▽

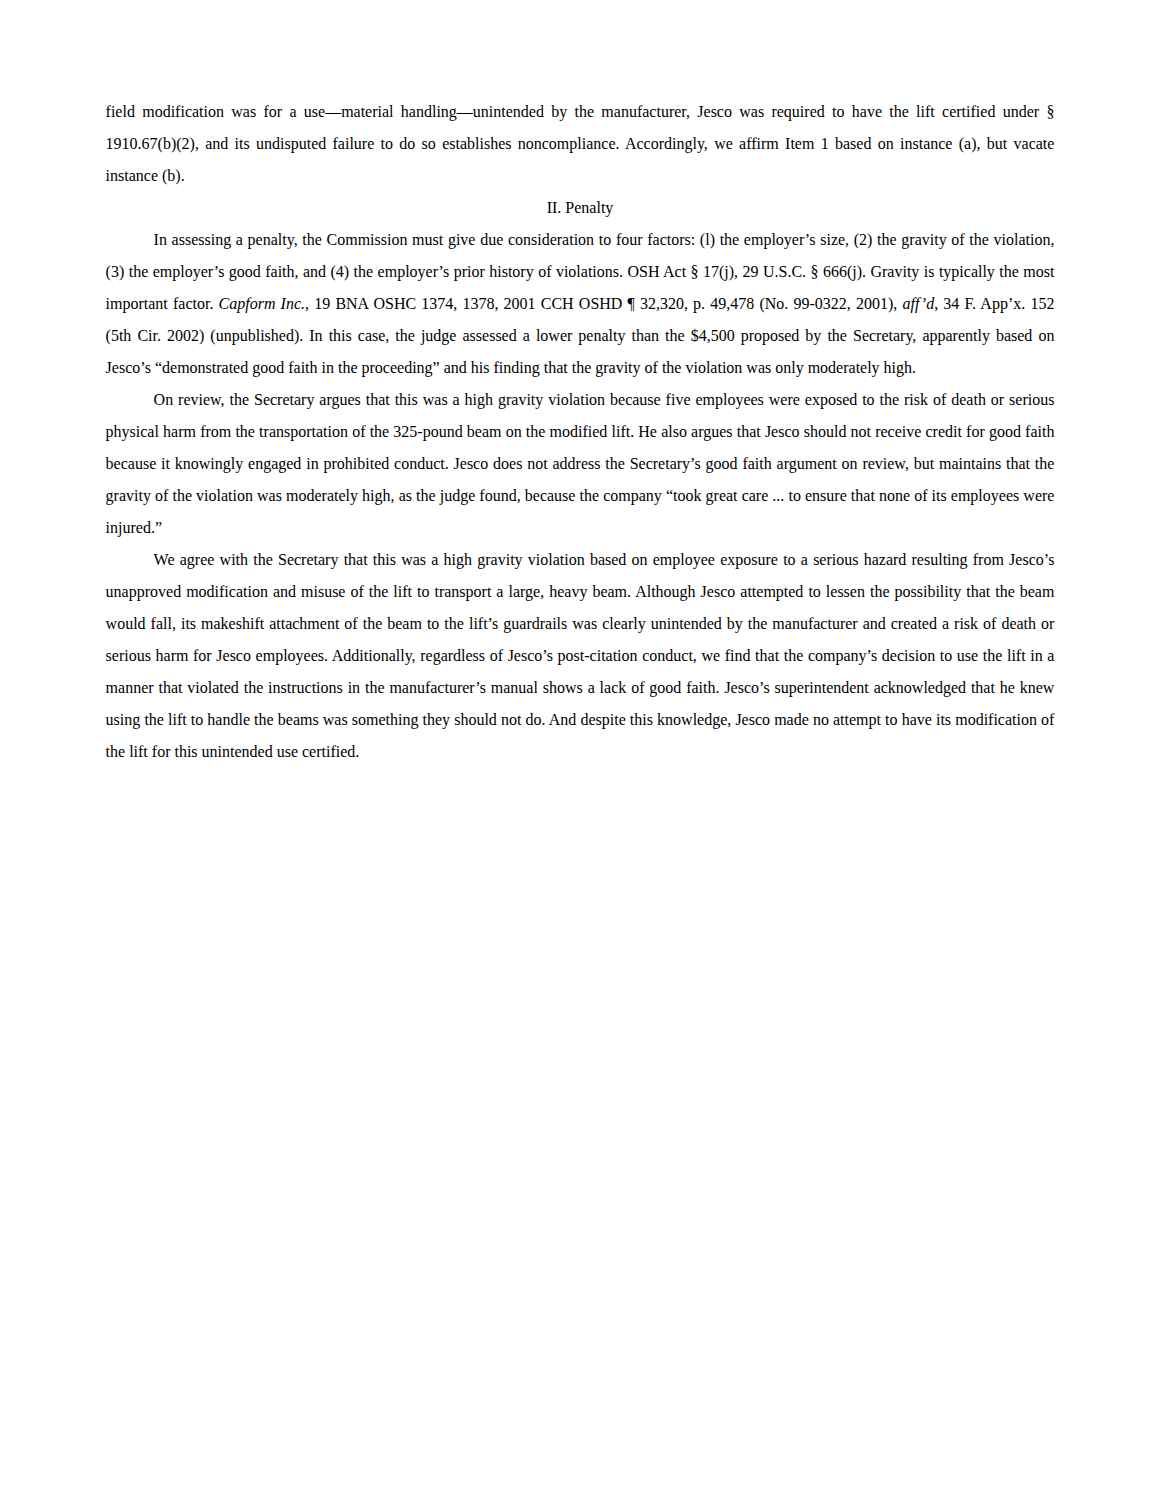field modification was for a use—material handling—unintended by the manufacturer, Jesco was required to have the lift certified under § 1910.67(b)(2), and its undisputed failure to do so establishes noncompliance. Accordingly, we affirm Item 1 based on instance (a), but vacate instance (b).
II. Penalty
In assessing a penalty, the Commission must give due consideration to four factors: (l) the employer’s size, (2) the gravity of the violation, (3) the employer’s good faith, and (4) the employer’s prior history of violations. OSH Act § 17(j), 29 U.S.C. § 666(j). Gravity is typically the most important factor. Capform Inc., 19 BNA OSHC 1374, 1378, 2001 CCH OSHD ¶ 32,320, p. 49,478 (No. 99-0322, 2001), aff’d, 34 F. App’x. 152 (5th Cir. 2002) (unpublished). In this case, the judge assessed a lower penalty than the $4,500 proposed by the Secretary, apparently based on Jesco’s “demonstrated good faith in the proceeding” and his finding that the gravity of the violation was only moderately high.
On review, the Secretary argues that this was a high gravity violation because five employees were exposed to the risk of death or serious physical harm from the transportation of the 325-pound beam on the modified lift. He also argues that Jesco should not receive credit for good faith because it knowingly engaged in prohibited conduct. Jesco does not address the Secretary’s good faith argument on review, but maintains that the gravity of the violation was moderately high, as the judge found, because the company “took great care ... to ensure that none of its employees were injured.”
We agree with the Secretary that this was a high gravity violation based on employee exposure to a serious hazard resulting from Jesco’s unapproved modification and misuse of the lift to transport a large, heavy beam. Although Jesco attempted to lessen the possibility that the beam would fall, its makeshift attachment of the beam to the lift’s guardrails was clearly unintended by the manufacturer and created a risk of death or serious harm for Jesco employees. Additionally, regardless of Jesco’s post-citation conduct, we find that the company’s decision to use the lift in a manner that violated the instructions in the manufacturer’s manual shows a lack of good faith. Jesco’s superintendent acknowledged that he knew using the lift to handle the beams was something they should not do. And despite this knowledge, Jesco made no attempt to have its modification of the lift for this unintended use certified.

△

§ Exercise:
Each line from the start of the entries through the line with "On review, the" is to be restated exactly, and the pictures are to be skipped.

§ Written answer:
field modification was for a use—material handling—unintended by the manufacturer, Jesco was required to have the lift certified under § 1910.67(b)(2), and its undisputed failure to do so establishes noncompliance. Accordingly, we affirm Item 1 based on instance (a), but vacate instance (b).
II. Penalty
In assessing a penalty, the Commission must give due consideration to four factors: (l) the employer’s size, (2) the gravity of the violation, (3) the employer’s good faith, and (4) the employer’s prior history of violations. OSH Act § 17(j), 29 U.S.C. § 666(j). Gravity is typically the most important factor. Capform Inc., 19 BNA OSHC 1374, 1378, 2001 CCH OSHD ¶ 32,320, p. 49,478 (No. 99-0322, 2001), aff’d, 34 F. App’x. 152 (5th Cir. 2002) (unpublished). In this case, the judge assessed a lower penalty than the $4,500 proposed by the Secretary, apparently based on Jesco’s “demonstrated good faith in the proceeding” and his finding that the gravity of the violation was only moderately high.
On review, the Secretary argues that this was a high gravity violation because five employees were exposed to the risk of death or serious physical harm from the transportation of the 325-pound beam on the modified lift. He also argues that Jesco should not receive credit for good faith because it knowingly engaged in prohibited conduct. Jesco does not address the Secretary’s good faith argument on review, but maintains that the gravity of the violation was moderately high, as the judge found, because the company “took great care ... to ensure that none of its employees were injured.”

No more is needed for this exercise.